= Exercise instructions =
Copy the passage of the court opinion starting at the words "As to the negligence" and ending after "L.Ed. 520 (1928).", and swap "piers" for "wharves".

= Source text =

++++++

Judge KILKENNY and I join in Parts I and II of the opinion which follows, reversing the judgment below as to the claims of negligence. Judges HUFSTEDLER and KILKENNY join in Part III, which reverses the judgment below as to the claim for unseaworthiness.
I.
As to the negligence claim against the ship and her owner, there would clearly have been no jurisdiction prior to the Extension of Admiralty Jurisdiction Act of 1948. For the admiral’s tort jurisdiction was traditionally “bounded by locality,” De Lovio v. Boit, 7 Fed.Cas. pp. 418, 444, No. 3,776 (C.C.D. Mass.1815) (Story, J.), reaching only to cases where the injury occurred on navigable waters. The Admiral Peoples, 295 U.S. 649, 55 S.Ct. 885, 79 L.Ed. 1633 (1935); The Plymouth, 3 Wall. 20, 70 U.S. 20, 18 L.Ed. 125 (1866). And piers were considered for jurisdictional purposes as extensions of the land. Swanson v. Marra Bros., Inc., 328 U.S. 1, 66 S.Ct. 869, 90 L.Ed. 1045 (1946); T. Smith & Son, Inc. v. Taylor, 276 U.S. 179, 48 S.Ct. 228, 72 L.Ed. 520 (1928).
The Extension Act broadened admiralty jurisdiction to include injuries “caused by a vessel on navigable water, notwithstanding that such damage or injury be done or consummated on land.” 46 U.S.C. § 740. The question then is whether these injuries were “caused by a vessel.”
We think that as to the causes of action sounding in negligence, the matter has been settled by the Supreme Court’s decision in Gutierrez v. Waterman S.S. Corp., 373 U.S. 206, 83 S.Ct. 1185, 10 L.Ed.2d 297 (1962). That case held that a court of admiralty had jurisdiction under 46 U.S.C. § 740 over a claim arising out of a shipowner’s negligence in allowing beans to be unloaded in defective bagging. The Court rejected the idea that the Extension Act was limited to injuries “actually caused by the physical agency of the vessel or a particular part of it — * * *. There is no distinction in admiralty between torts committed by the ship itself and by the ship’s personnel while operating it, any more than there is between torts ‘committed’ by a corporation and by its employees.” 373 U.S. at 209-210, 83 S.Ct. at 1188.

++++++

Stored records
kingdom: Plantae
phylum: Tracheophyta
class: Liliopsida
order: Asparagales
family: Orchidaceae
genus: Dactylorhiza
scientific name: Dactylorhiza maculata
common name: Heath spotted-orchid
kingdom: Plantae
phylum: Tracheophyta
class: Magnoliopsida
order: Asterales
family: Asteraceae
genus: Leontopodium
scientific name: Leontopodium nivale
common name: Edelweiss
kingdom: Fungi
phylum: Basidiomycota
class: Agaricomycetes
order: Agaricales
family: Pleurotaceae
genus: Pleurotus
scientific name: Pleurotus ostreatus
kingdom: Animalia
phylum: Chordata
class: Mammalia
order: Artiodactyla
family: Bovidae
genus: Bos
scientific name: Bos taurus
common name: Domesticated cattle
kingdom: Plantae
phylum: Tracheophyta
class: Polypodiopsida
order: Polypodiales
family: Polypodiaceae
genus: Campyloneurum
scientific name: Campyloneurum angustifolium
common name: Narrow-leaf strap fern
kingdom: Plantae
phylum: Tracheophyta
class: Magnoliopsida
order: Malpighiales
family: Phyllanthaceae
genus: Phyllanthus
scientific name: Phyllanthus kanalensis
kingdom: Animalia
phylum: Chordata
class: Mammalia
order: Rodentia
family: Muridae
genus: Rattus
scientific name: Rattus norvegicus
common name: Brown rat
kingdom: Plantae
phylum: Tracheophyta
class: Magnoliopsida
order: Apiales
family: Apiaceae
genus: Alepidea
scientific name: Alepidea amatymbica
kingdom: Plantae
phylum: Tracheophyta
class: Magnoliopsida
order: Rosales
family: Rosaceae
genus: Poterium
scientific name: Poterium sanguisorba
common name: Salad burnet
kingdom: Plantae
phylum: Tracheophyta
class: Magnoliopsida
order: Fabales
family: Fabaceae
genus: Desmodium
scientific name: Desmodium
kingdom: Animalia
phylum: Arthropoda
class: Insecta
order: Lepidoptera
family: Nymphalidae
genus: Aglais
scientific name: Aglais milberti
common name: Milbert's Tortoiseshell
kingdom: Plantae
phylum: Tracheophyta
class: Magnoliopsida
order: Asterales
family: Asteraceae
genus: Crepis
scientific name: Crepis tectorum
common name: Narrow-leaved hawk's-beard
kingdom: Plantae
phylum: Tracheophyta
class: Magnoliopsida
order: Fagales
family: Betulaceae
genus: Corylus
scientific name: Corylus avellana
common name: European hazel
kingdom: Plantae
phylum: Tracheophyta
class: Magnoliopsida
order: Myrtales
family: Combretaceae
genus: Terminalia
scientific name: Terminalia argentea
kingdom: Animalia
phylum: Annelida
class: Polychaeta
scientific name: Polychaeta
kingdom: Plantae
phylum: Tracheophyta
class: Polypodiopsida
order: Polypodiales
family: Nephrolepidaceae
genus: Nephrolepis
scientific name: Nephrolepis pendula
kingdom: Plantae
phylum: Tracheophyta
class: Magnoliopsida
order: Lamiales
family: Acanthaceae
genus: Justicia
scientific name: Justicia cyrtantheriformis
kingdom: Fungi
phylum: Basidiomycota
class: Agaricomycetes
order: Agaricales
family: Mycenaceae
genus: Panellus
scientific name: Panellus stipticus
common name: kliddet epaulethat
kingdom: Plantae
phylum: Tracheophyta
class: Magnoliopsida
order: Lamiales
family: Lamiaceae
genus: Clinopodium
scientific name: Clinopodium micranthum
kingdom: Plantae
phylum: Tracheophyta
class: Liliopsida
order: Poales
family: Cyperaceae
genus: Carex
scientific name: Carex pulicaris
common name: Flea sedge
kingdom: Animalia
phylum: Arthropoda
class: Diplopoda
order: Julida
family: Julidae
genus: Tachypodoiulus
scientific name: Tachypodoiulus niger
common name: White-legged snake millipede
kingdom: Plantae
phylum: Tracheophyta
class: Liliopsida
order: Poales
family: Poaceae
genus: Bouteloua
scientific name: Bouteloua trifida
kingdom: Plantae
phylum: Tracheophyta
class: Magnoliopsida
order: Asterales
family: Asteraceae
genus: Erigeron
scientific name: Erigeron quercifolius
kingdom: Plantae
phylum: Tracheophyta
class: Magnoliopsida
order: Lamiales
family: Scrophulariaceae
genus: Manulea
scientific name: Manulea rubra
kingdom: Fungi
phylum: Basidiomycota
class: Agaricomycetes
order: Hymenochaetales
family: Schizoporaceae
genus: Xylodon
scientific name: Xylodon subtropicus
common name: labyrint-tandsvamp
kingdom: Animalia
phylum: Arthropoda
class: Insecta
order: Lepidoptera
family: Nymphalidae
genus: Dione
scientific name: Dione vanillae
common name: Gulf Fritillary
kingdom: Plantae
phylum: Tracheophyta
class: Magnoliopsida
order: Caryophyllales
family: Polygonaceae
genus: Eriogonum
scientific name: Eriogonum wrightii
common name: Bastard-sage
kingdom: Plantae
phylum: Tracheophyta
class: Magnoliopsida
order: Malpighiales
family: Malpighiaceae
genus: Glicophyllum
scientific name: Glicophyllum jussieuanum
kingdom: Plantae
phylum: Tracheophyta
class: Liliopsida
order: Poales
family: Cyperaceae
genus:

++++++

= Response =
As to the negligence claim against the ship and her owner, there would clearly have been no jurisdiction prior to the Extension of Admiralty Jurisdiction Act of 1948. For the admiral’s tort jurisdiction was traditionally “bounded by locality,” De Lovio v. Boit, 7 Fed.Cas. pp. 418, 444, No. 3,776 (C.C.D. Mass.1815) (Story, J.), reaching only to cases where the injury occurred on navigable waters. The Admiral Peoples, 295 U.S. 649, 55 S.Ct. 885, 79 L.Ed. 1633 (1935); The Plymouth, 3 Wall. 20, 70 U.S. 20, 18 L.Ed. 125 (1866). And wharves were considered for jurisdictional purposes as extensions of the land. Swanson v. Marra Bros., Inc., 328 U.S. 1, 66 S.Ct. 869, 90 L.Ed. 1045 (1946); T. Smith & Son, Inc. v. Taylor, 276 U.S. 179, 48 S.Ct. 228, 72 L.Ed. 520 (1928).